Avertissement de contenu : violences à caractère sexuel.
C’est avec les émotions dans la voix que Catherine* me raconte l’histoire vécue par sa fille Juliette* alors que celle-ci était en 6e année du primaire. Aujourd’hui âgée de 13 ans et élève de secondaire 2, Juliette paie encore le prix émotionnel de l’agression sexuelle dont elle a été victime il y a un an et demi.
« Un jour, nous avons été mis au courant que notre fille avait subi des attouchements de la part d’un élève de sa classe, raconte la jeune maman. Au départ, Juliette s’entendait bien avec Nathan*, elle le côtoyait à l’extérieur de l’école. Il vit dans notre quartier et ils formaient un petit couple. Au départ, on trouvait ça super cute et on voyait ça d’un bon œil. »
Les parents de Juliette déchantent vite quand on leur annonce que Nathan a non seulement posé des gestes à caractère sexuel outrepassant le consentement de leur fille, mais qu’il a fait vivre la même chose à un autre garçon de l’école.

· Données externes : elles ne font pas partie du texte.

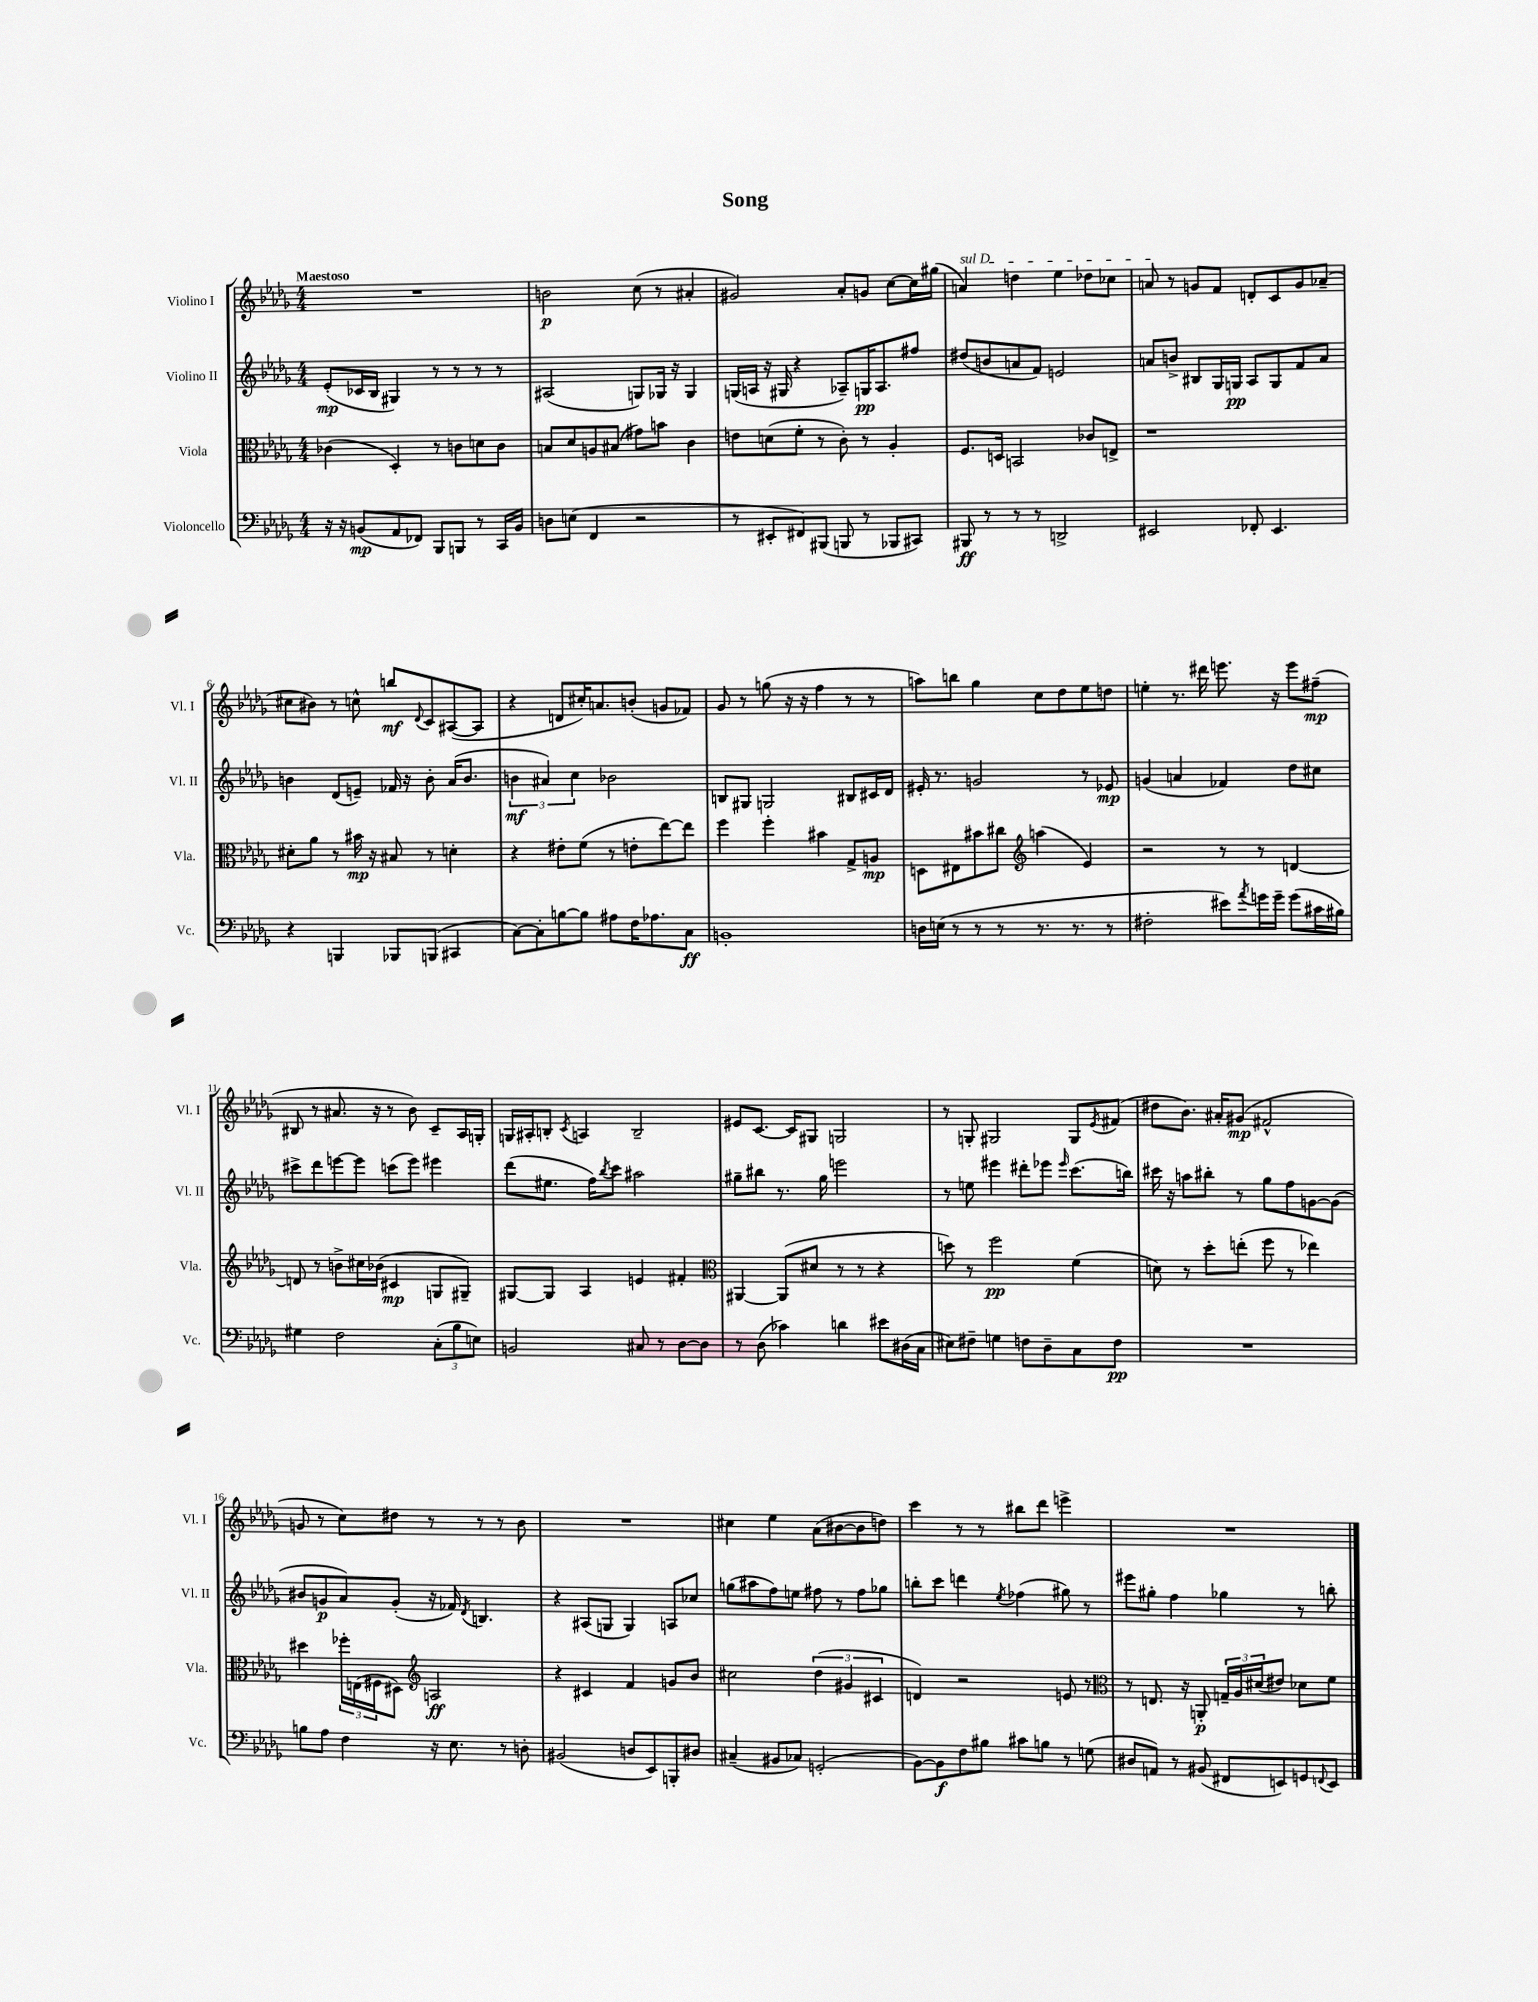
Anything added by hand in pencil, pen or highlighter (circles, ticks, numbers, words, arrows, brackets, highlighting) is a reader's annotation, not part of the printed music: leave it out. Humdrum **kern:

**kern	**kern	**kern	**kern
*staff4	*staff3	*staff2	*staff1
*clefF4	*clefC3	*clefG2	*clefG2
*k[b-e-a-d-g-]	*k[b-e-a-d-g-]	*k[b-e-a-d-g-]	*k[b-e-a-d-g-]
*M4/4	*M4/4	*M4/4	*M4/4
16r	(4c-	(8e-'	1r
16r	.	.	.
(8BB	.	16c-	.
.	.	16B-	.
8AA-	4D-')	4G#)	.
8FF-)	.	.	.
8BBB-	8r	8r	.
8BBB	8c	8r	.
8r	8d	8r	.
16CC	8c	8r	.
16BB	.	.	.
=	=	=	=
8D	8B	(2A#	2b
(8E	8d-	.	.
4FF	8A	.	.
.	(8B#	.	.
2r	8g#)	8G)	(8cc
.	8b	16G-	8r
.	.	16r	.
.	4c	4G-	4a#'
=	=	=	=
8r	8e	(16G	2g#)
.	.	16A	.
8EE#'	(8d	16r	.
.	.	16G#	.
8FF#)	8f'	4r	.
(8BBB#	8r	.	.
8BBB	8c')	8A-~)	8a-'
8r	8r	16G	8g
.	.	8.A-	.
8BBB-	4A-'	.	[8cc
8CC#)	.	8ff#	16cc]
.	.	.	(16gg#
=	=	=	=
8BBB#	8.F	(8dd#	4a)
8r	.	8b	.
.	16D	.	.
8r	2BB	8a	4dd
8r	.	8f)	.
2DD^	.	2e	4ee-
.	8c-	.	8dd-
.	8E^	.	8cc-
=	=	=	=
2EE#	1r	8a	8a
.	.	8b^	8r
.	.	8B#	8g
.	.	16G-	8f
.	.	16G	.
8FF-'	.	8A-	8d'
4.EE#	.	8G	8c
.	.	8f	8g
.	.	8a	(8a-~
=	=	=	=
4r	8d#'	4b	8cc#
.	8a-	.	8b#)
4BBB	8r	(8d-	8r
.	16b#	8e~)	8cc^^
.	16r	.	.
8BBB-	8B#	16f-	8bb
.	.	16r	.
.	.	.	8qqd-
(8BBB	8r	8b'	8c
4CC#	4d'	(16a-	([8A#
.	.	8.b	.
.	.	.	8A#]
=	=	=	=
[8C)	4r	6b	4r
8C']	.	.	.
.	.	6a#)	.
[8B	8e#'	.	8d
.	.	6cc	.
8B]	(8f	.	16cc#')
.	.	.	8.a
8A#	8r	2b-	.
16F	8e'	.	(8b'
8.A-	.	.	.
.	[8ee-)	.	8g
8C	8ee-]	.	8f-)
=	=	=	=
1BB'	4ff	8B	8g-
.	.	8G#	8r
.	4ff'	2G	(8gg
.	.	.	16r
.	.	.	16r
.	4b#	.	4ff
.	8G-^	8B#	8r
.	8A	16c#	8r
.	.	16d-	.
=	=	=	=
16D	8D	16e#'	8aa)
(16E	.	8.r	.
8r	8E#	.	8bb
8r	8b#	2g	4gg-
8r	8cc#	.	.
*	*clefG2	*	*
8.r	(4aa	.	8cc
.	.	.	8dd-
8.r	.	.	.
.	4e-)	8r	8ee-
8r	.	8e-	8dd
=	=	=	=
2F#'	2r	(4g	4ee'
.	.	4a	8.r
.	.	.	16ddd#
8e#)	8r	4f-)	8.eee
8qa-	.	.	.
16g	8r	.	.
16g~	.	.	16r
(8g	[4d	8dd-	8eee
16c#	.	8cc#	(8ff#~
16B#)	.	.	.
=	=	=	=
4G#	8d]	8ccc#^	8B#
.	8r	8ddd-	8r
2F	8b^	[8eee	8.a#
.	16cc#	8eee]	.
.	(16b-	.	16r
.	4c#	(8ccc	8r
.	.	8eee)	8b-)
(12C'	8G	4eee#	8c~
12B-	.	.	.
.	8G#~)	.	16A-
12E)	.	.	.
.	.	.	16G'
=	=	=	=
2BB	[8G#	(8ddd-	16G
.	.	.	16A#'
.	8G#]	8.ee#	8B'
.	.	.	8qc
.	4A-	.	4A
.	.	16ff)	.
.	.	8qbb-	.
.	.	8ccc	.
8C#	4e	2aa#	2B~
8r	.	.	.
[8D-	4f#'	.	.
8D-]	.	.	.
=	=	=	=
*	*clefC3	*	*
8r	[4AA#	8gg#~	8e#
(8D-	.	8bb#	[8.c
4c-)	(8AA#]	8.r	.
.	.	.	16c]
.	8d#	.	8G#
.	.	16gg#	.
4d	8r	2eee	2G
.	8r	.	.
8e#	4r	.	.
(16D#	.	.	.
16C	.	.	.
=	=	=	=
8E#)	8dd)	8r	8r
8F#~	8r	8ee	8G'
4G	2ff	4eee#	2G#
8F	.	8ddd#'	.
8D-~	.	8eee-	.
.	.	16qqeee-	.
8C	(4f	(8.ccc	8G#
.	.	.	8qe-
8F	.	.	(8f#
.	.	16bb)	.
=	=	=	=
1r	8d)	16ccc#	8dd#
.	.	16r	.
.	8r	8aa	8.b-)
.	8dd-'	8bb#'	.
.	.	.	16a#'
.	(8ee'	8r	(8g#
.	8ff	8gg-	2f#^^
.	8r	8ff	.
.	4ee-)	[8g	.
.	.	(8g]	.
=	=	=	=
8B	4dd#	8b#	8g
8A-	.	8g	8r
4F	24ff-'	8a-)	8cc)
.	(24E	.	.
.	24F#	.	.
.	8D#)	(8g'	8dd#
*	*clefG2	*	*
16r	2A	16r	8r
8.E-	.	16f-)	.
.	.	8qd-	.
.	.	4.B	8r
8r	.	.	8r
8D'	.	.	8b-
=	=	=	=
(2BB#	4r	4r	1r
.	4c#	(8A#	.
.	.	8G	.
8D	4f	4G)	.
8EE-)	.	.	.
8BBB'	8g	8A	.
8D#	8b-	8cc-	.
=	=	=	=
(4C#~	2cc#	(8gg	4cc#
.	.	8aa#	.
8BB#	.	8ff)	4ee-
8C-)	.	8ee	.
(2GG'	(6dd-	8ff#	(8a-
.	.	8r	[8b#
.	6g#	.	.
.	.	8ff#	8b#]
.	6c#	.	.
.	.	8gg-	8dd)
=	=	=	=
[8BB-)	4d)	8bb'	4ccc
8BB-]	.	8ccc	.
8F	2r	4ddd	8r
8B#	.	.	8r
.	.	8qee-	.
8c#	.	(4ff-	8bb#
8B	.	.	8ddd-
8r	8e	8gg#)	4eee^
(8G	8r	8r	.
=	=	=	=
*	*clefC3	*	*
8D#	8r	8eee#	1r
8AA)	8.E	8gg#'	.
8r	.	4ff	.
.	16r	.	.
(8BB#	8AA'	.	.
8FF#	24G~	4gg-	.
.	24A-	.	.
.	(24d#	.	.
8EE)	8e#)	.	.
8GG	8d-	8r	.
8qqFF	.	.	.
8EE	8f	8bb'	.
==	==	==	==
*-	*-	*-	*-
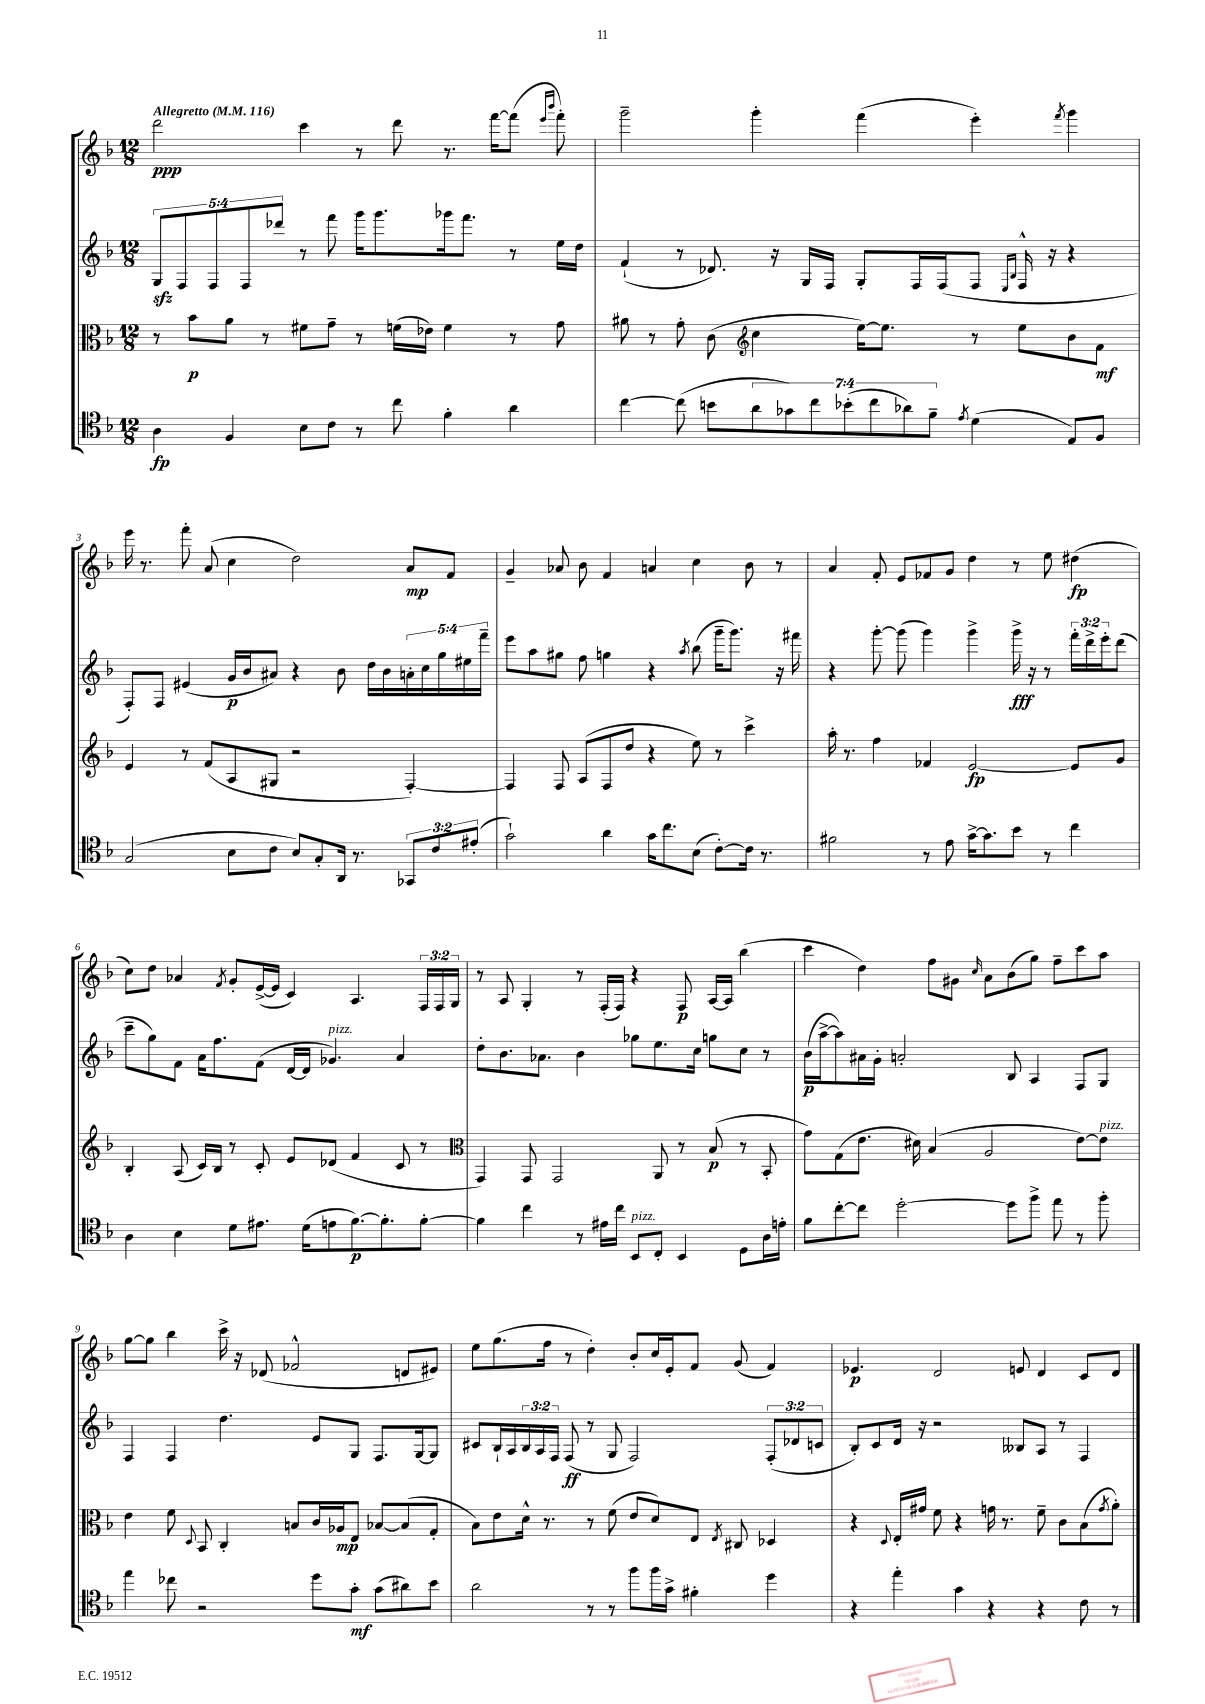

« On nous a expliqué que Nathan avait posé des actions physiques, mais aussi qu’il tenait des propos sexuellement explicites extrêmement troublants, particulièrement pour un enfant de son âge, relate Catherine. Nous avons rapidement pris rendez-vous avec le directeur. »
Catherine et son conjoint remarquent des changements chez leur fille : troubles du sommeil, perte d’appétit, tristesse, anxiété. Une fois dans le bureau du directeur, accompagnés de la psychoéducatrice et de l’enseignante de Juliette, les parents tombent des nues devant la passivité et l’inaction de l’institution.
«Notre fille a passé le reste de l’année dans la même classe que son agresseur»
« On s’attendait au moins à ce que Nathan soit changé de classe, mais on nous a dit que c’était trop compliqué, surtout que l’année tirait à sa fin, détaille Catherine. Pour nous, c’était hors de question que ce soit notre fille qui change de classe. Les impacts psychologiques étaient assez nombreux comme ça. »
Malgré l’insistance des parents, Nathan n’a jamais été changé de classe et aucune action n’a été posée. En outre, le jeune garçon a continué de se moquer de Juliette, allant même jusqu’à entraîner ses amis dans son manège.
Et maintenant…?
Au fil de son récit, Catherine me confie que Nathan, qui n’a reçu aucune sanction, fréquente désormais la même école secondaire que sa fille.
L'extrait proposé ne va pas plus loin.